▸ **Consigne**
Rédigez la suite du texte sur l'amiral breton Jean de Montauban, en reprenant juste après sa dernière phrase.

▸ **Extrait du document**

────────

Le roi de France Louis XI fit à maintes reprises éloge du puissant amiral
breton
Jean de Montauban (1412-1466), fils de
Guillaume de Montauban et de
Marguerite de La
Roche-Bernard, dame héritière de Faugaret
:il n'y a seigneur en France, ne nostre frere, ne autre, ou ung filz, si nous
l'avions, que n'y eussions voulentiers envoyé pour vous faire tout l'onneur qui
nous est ou monde possible, toutesvoies, pour ce que ledit admiral nous a servy
en nostre neccessité, et que avons en lui toute fiance ...
C’est de lui que l’histoire manuscrite attribuée à Amelgard, un prêtre de
Liège, chroniqueur, parle en ces termes:
Joannes dominus de Monte Albano natione Brito erat vir
inexplicabilis avaritiæ sine fide pietate et justitiâ pecuniâ congerendi et
congregandi incre dibili flagrans ardore ...
Personnage emblématique, nous savons qu'il aimait les livres, pour preuve la
commande qu'il fit en
1464 d'un exemplaire d'oeuvres
d'Aristote :
A maistre Estienne de Balerme, escripvain, pour ung livre
des Estiques, Politiquez et Yconomiques, que il escripvit à Carentan
pour mondict seigneur [Jean de Montauban], et le lui rendi prest, par marchié
fait avequez ledict escripvain par mondict seigneur par le prix et some de xxxv
escus ; lequel escripvain bailla et délivra ledict livre tout prest a mondict
seigneur en la presence de Amaury de Plumaugat, Loys de la
Pallu, maistre Guillaume de Cerisay et aultrez, et commanda à ce present
viconte [de Carentan] paier ledict escripvain de ladicte somme de xxxv escus,
valient lu 1. x s. t.
Par ailleurs,
Robert du Val, un théologien normand qui fut
chanoine de Chartres (A), lui dédia (entre
1461 et 1466) une
traduction des
Synonyma d'Isidore de Séville (
Paris, BnF, Fr. 2424)

────────

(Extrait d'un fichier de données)
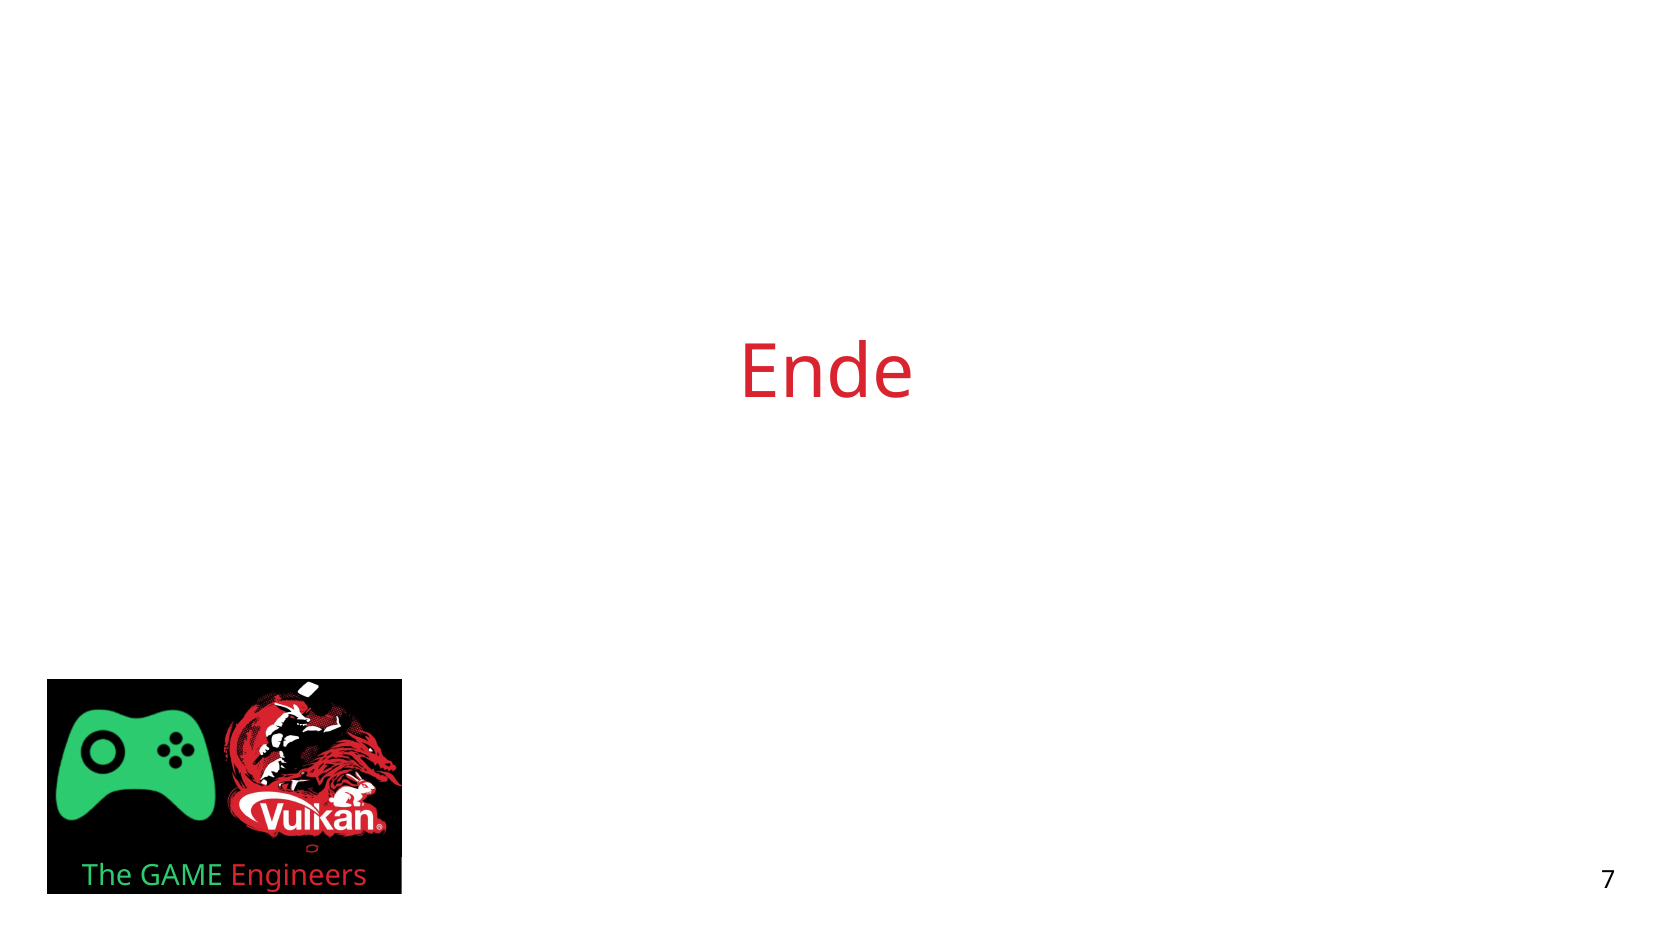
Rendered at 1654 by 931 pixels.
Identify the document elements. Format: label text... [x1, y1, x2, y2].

picture [47, 679, 402, 857]
title Ende [82, 324, 1571, 413]
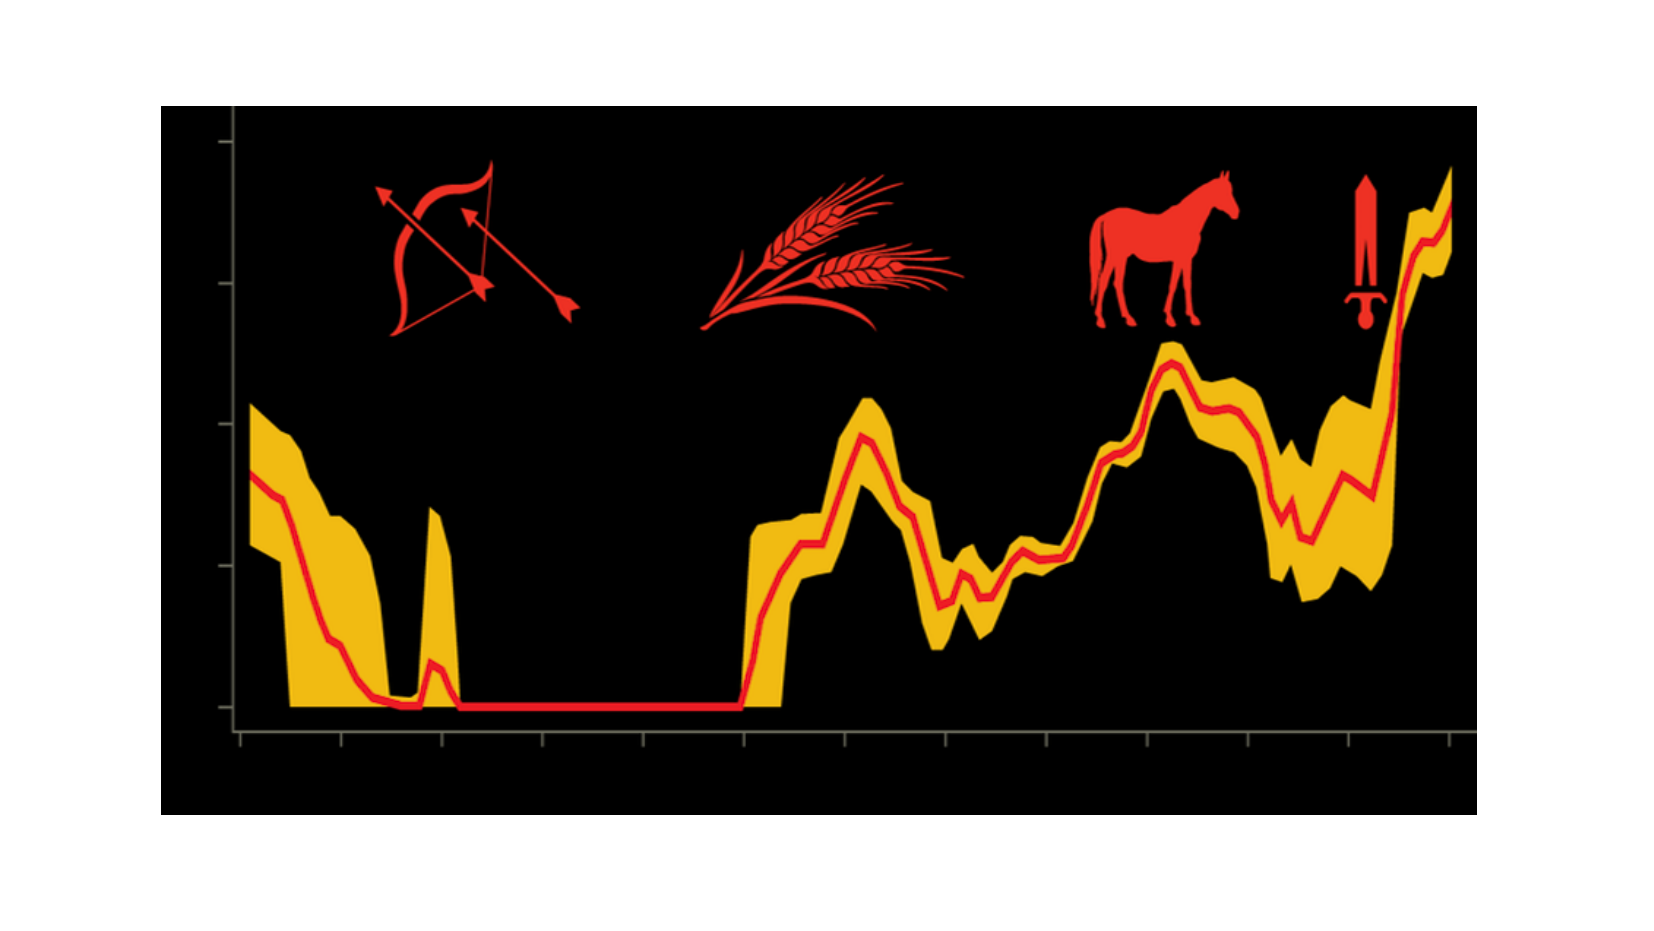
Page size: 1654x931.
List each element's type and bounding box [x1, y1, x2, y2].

picture [161, 106, 1477, 815]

────────

▸ **Réponse**
composée à sa demande:
Donc vostre noblesse qui desire en soy et en ses subjetz avoir bonnes meurs
m’a commandé a translater ce livre de latin en françois qui en soy contient
bonne discipline, car il introduit l’omme qui pour ses pechés et les miseres de
ce monde lamente jusques au desespoir, et Raison qui le conforte et remet en
esperance. Aprés, luy baille enseignemens par lezquelz il se gardera de
renchoir, evitera les temptacions et concupiscences et gardera la voie de bien
vivre par laquelle ira a souveraine joie.
...
Cy est la fin dez synonymes de Ysidore translaté au bon desire de tresnoble et
excellent seigneur monseigneur de Montauban, amiral de France, par maistre
Robert du Val, natif de Rouen
Pareillement, deux livres d'heures commandités par
Jean de
Montauban ont été identifiés, dont le sien propre à la Bibliothèque
nationale de France (
Paris, BnF, Lat. 18026). Nous
consacrerons cette présente notice au second (
Rennes, Bibliothèque
Métropole, ms 1834) qui fut recomposé avec un calendrier adapté et
offert probablement à sa soeur,
Isabeau de Montauban lors de
son mariage, en
février 1436, avec
Tritan (1)
Du Perier, comte de
Quintin.
Copié à l'identique sur son modèle parisien, quelques bordures et enluminures
sont restées inachevées.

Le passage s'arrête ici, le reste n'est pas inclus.